- Task item -
In the entries below, reproduce without any change the lines from the line with "RELATED INVENTORY" to the line with "Order Tracking", both of those lines included. Give nothing besides those lines.

═════ Exercise inputs

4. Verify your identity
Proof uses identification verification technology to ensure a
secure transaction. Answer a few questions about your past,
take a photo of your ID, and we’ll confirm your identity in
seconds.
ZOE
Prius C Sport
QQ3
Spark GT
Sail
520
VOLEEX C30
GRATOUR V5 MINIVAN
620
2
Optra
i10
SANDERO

══════════
═════ Exercise inputs

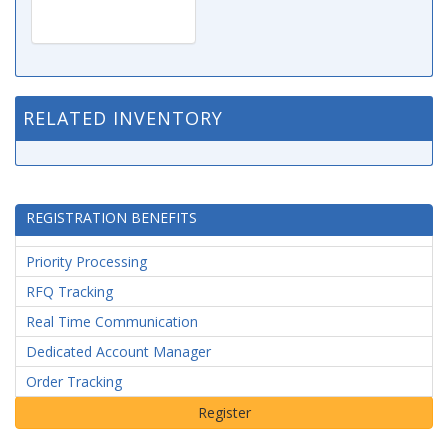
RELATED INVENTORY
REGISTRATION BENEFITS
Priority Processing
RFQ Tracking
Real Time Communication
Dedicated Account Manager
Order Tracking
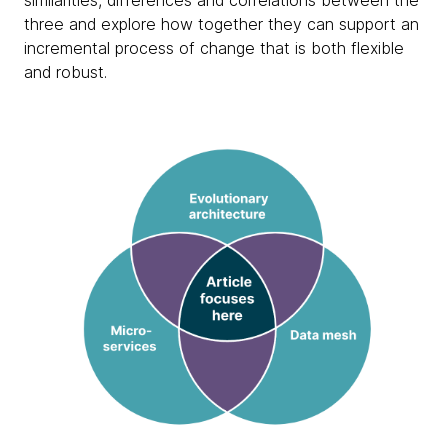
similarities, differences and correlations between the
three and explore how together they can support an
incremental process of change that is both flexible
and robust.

══════════
═════ Exercise inputs

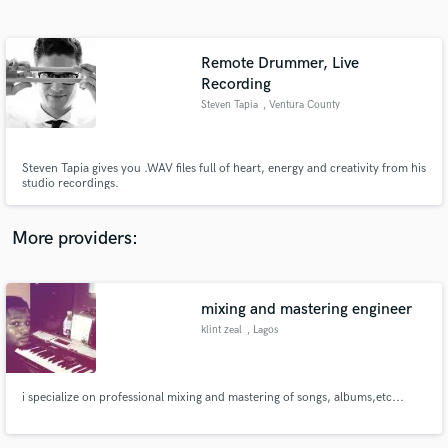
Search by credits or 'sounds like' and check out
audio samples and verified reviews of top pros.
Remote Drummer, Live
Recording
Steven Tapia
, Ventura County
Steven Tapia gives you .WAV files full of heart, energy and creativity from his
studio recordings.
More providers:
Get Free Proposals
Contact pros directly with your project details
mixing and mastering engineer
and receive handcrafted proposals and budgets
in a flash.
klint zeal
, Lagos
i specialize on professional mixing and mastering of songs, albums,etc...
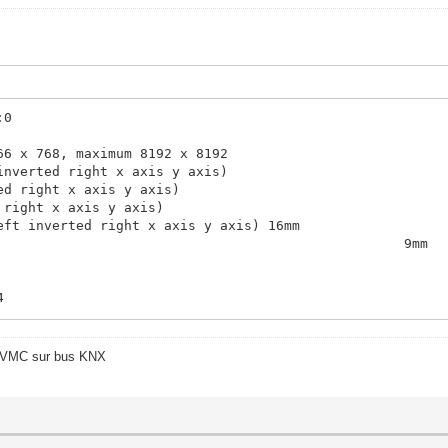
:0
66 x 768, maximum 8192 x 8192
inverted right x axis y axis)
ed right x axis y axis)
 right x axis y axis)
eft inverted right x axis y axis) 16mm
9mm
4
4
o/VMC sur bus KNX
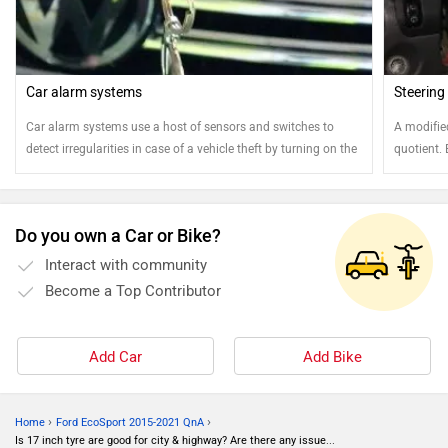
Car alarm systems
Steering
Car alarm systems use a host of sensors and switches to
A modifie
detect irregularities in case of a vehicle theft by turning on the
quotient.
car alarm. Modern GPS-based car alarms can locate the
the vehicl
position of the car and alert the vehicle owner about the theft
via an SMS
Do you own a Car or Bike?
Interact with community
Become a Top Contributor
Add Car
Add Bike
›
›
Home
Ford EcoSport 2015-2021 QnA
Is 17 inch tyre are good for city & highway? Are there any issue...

══════════

- Your solution -
RELATED INVENTORY
REGISTRATION BENEFITS
Priority Processing
RFQ Tracking
Real Time Communication
Dedicated Account Manager
Order Tracking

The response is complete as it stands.